Complete step-by-step answer:
According to the question there are a total of 10 tickets in the bags which are numbers 4, 2, 3,..... upto 10 and we have to calculate the probability of getting ticket number 7 at 4th draw.
And the drawing of the tickets is performed without replacement. It means that if a ticket is drawn it would not be placed again in the bag.
As we want ticket number 7 to be drawn at 4th draw, ticket number 7 should not be drawn in the first three draws.

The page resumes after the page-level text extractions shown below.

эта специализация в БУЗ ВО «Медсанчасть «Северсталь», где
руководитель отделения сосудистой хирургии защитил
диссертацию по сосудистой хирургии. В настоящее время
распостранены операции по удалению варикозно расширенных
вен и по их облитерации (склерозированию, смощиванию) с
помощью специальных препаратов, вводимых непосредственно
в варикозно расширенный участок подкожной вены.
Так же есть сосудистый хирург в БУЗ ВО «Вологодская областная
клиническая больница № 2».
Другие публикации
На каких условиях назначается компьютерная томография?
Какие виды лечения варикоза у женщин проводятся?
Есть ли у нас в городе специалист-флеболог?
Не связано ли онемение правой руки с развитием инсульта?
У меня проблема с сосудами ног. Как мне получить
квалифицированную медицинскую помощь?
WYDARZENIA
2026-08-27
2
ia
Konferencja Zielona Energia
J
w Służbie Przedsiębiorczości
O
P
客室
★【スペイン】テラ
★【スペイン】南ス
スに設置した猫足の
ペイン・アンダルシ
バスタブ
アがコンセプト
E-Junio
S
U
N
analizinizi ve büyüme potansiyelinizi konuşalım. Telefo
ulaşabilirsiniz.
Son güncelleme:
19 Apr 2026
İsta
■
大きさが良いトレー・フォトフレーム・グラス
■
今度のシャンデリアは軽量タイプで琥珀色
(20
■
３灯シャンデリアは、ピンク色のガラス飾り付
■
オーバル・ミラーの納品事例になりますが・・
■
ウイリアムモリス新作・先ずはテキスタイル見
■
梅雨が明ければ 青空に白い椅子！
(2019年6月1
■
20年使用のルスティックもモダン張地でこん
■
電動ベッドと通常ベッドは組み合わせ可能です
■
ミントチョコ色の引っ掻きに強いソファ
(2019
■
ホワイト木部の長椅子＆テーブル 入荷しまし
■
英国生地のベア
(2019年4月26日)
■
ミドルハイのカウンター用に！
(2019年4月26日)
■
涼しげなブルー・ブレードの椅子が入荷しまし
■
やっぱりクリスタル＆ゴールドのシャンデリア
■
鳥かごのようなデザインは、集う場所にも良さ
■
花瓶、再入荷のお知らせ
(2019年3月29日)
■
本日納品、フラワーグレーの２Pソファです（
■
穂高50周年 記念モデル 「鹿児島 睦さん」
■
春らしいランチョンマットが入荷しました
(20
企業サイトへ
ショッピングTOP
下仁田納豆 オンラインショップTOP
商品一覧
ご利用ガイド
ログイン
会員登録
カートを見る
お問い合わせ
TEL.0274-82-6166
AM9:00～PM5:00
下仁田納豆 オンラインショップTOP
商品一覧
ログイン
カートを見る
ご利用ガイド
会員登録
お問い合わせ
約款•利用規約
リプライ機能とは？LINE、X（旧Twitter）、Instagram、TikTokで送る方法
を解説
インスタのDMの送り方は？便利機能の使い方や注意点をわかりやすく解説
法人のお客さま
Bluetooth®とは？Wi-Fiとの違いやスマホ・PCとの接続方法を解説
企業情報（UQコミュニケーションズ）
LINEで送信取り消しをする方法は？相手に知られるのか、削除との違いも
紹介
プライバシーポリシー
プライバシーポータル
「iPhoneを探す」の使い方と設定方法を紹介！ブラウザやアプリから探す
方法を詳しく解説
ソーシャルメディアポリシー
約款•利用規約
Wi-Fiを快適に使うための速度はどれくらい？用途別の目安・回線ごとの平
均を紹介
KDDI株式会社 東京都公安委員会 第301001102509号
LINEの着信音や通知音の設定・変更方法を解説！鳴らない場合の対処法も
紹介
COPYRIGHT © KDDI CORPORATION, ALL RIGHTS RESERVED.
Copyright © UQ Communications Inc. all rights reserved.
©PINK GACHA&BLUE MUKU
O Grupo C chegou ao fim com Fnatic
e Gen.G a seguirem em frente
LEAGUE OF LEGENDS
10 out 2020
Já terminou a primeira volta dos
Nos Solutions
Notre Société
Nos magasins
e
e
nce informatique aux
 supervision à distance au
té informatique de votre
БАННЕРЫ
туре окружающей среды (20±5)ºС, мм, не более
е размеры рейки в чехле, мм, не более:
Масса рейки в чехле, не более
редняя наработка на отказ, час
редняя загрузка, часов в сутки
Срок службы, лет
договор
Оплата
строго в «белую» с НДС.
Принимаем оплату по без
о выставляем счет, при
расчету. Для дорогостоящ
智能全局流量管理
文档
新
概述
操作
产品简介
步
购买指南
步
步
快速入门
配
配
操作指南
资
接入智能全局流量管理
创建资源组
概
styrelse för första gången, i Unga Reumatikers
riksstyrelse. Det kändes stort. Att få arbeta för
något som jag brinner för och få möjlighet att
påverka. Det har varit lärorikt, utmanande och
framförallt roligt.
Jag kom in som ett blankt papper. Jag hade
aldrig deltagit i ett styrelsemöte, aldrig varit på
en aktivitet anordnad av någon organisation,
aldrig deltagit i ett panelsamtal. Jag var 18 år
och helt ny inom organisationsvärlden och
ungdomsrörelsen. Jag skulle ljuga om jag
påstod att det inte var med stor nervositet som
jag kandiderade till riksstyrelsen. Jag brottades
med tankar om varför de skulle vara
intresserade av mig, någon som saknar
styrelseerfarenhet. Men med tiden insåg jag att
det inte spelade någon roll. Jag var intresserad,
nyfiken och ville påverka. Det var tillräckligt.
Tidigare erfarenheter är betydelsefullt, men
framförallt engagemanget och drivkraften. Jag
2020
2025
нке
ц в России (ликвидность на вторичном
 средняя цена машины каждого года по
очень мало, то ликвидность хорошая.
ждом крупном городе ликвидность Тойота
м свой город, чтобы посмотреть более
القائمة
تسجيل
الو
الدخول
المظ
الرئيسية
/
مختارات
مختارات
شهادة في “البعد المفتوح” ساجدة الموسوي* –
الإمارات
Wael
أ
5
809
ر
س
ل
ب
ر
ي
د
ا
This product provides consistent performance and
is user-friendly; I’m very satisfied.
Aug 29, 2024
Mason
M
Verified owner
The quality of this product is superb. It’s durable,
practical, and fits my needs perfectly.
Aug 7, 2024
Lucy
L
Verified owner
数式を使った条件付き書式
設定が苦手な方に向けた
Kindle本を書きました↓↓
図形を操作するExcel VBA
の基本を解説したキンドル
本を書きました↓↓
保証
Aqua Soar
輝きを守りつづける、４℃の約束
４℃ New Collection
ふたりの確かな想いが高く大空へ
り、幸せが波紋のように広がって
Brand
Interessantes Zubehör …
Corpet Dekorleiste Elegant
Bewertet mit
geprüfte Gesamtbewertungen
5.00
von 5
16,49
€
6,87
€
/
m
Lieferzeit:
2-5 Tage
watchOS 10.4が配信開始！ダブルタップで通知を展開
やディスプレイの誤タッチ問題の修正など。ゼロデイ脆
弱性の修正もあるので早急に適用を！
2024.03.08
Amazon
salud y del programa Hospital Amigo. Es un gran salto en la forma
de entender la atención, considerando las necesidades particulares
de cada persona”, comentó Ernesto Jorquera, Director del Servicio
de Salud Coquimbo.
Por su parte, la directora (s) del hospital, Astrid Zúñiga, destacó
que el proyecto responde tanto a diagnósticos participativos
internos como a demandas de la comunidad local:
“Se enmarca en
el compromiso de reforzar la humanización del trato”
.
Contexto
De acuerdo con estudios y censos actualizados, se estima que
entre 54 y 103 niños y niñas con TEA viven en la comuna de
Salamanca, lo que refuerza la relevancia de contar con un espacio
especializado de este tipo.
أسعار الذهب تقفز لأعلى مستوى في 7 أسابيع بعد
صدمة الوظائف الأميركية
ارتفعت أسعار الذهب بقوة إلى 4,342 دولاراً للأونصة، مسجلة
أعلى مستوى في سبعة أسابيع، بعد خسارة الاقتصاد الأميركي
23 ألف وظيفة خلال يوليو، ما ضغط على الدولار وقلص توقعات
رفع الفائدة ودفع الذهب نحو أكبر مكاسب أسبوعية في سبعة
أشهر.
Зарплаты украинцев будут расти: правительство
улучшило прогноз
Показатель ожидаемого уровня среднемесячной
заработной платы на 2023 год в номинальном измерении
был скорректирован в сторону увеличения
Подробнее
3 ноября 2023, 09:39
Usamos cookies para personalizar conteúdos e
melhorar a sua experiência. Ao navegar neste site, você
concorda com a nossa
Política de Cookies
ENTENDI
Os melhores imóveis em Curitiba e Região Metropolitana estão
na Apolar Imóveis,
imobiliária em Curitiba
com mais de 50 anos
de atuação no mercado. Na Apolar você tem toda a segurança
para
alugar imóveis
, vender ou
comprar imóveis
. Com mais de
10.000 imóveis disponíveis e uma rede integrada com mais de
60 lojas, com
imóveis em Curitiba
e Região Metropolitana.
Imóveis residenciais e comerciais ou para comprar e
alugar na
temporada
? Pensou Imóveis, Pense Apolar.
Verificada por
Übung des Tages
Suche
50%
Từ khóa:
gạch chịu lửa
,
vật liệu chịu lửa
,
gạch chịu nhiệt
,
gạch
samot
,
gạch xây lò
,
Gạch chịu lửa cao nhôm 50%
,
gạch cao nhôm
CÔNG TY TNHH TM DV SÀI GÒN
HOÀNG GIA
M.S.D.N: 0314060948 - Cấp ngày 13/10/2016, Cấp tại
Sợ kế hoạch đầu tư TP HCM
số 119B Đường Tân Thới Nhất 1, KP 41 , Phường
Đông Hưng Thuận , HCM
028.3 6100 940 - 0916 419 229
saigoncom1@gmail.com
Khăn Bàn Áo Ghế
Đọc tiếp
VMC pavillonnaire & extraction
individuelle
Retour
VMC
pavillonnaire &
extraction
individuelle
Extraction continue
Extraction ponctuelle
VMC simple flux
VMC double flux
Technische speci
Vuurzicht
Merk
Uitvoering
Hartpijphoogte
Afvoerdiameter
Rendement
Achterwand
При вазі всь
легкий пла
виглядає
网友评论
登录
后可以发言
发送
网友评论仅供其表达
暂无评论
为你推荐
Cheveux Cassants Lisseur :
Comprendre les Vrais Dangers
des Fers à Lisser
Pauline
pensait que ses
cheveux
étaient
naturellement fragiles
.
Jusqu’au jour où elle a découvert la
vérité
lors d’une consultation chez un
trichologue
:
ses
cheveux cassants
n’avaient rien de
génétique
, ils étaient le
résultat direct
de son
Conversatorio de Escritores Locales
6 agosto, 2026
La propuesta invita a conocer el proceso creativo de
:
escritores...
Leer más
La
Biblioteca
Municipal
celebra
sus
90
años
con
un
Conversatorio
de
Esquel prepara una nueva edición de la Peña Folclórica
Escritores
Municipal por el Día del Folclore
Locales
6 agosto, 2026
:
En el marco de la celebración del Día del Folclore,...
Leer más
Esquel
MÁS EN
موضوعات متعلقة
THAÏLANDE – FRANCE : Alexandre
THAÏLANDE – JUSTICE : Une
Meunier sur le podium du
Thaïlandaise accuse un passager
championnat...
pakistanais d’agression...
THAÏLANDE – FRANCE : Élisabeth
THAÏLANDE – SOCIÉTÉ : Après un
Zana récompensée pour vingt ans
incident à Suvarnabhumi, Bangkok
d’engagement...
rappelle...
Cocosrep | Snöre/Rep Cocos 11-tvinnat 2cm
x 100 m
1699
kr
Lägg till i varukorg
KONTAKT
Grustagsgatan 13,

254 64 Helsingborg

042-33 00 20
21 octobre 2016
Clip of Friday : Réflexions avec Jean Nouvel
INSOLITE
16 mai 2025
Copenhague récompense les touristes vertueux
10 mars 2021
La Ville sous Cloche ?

So, probability of getting ticket number 7 at fourth draw,
(Probability of not getting 7 in first three draws $\times$ Probability of getting ticket number 7 at fourth draws)
Now, let us first find out probability of not getting ticket number 7 at first draw,
During the first draw, the total number of tickets in the bag is 10 and we have to draw any of the tickets except ticket number 7. So, the number of favourable outcomes will be (10 – 1) 9.
So, probability of not getting ticket number 7 at first draw $=\dfrac{number\ of\ favourable\ outcomes}{number\ of\ total\ outcomes}=\dfrac{9}{10}.............\left( 2 \right)$
Now, for the second draw,
During the second draw, there will be a total of 9 tickets in the bag including ticket number 7 as one ticket (not numbered as 7) is drawn at the first draw. In this draw also, we have to draw any of the available tickets except ticket number 7. So, the number of favourable outcomes will be (9 – 1) 8.
So, probability of not getting ticket number 7 at second draw $=\dfrac{number\ of\ favourable\ outcomes}{number\ of\ total\ outcomes}=\dfrac{8}{9}.............\left( 3 \right)$
Now, for the third draw,
During the third draw, there will be a total 8 tickets in the bag including ticket number 7 as two non 7 numbered tickets are drawn during first and second draw. In this draw also, we can draw any of the available tickets in the bag except ticket number 7. So, the number of favourable outcomes will be (8 – 1) 7.
So, probability of not getting ticket number 7 in third draw $=\dfrac{7}{8}.........\left( 4 \right)$
Now, for the fourth draw,
During the fourth draw, there will be a total 7 tickets in the bag including ticket number 7 as three non 7 numbers are drawn in first, second and third draw. In this draw, we have to draw ticket number 7. So, there is only one favourable outcome.
So, probability of getting ticket number 7 in fourth draw $=\dfrac{number\ of\ favourable\ outcomes}{number\ of\ total\ outcomes}=\dfrac{1}{7}.............\left( 5 \right)$
Now, putting values from equations (2), (3), (4) and (5) in equation (1), we will get,
Probability of getting ticket number 7 at 4th draw,
 $\begin{align}
  & =\left( \dfrac{{{9}}}{10}\times \dfrac{{{8}}}{{{9}}}\times \dfrac{{{7}}}{{{8}}} \right)\times \left( \dfrac{1}{{{7}}} \right) \\
 & =\dfrac{1}{10} \\
\end{align}$
Hence, probability of getting ticket number 7 at 4th draw is $\dfrac{1}{10}$ and option (A) is the correct answer.

Note: A student can make mistakes by directly calculating the probability of getting ticket number 7 during the fourth draw and not considering the first three draws. But we need to consider the first three draws as the ticket after drawing from the bag is not placed again in the bag. If ticket number 7 is drawn in the first three draws then we can’t draw ticket number 7 in the fourth draw.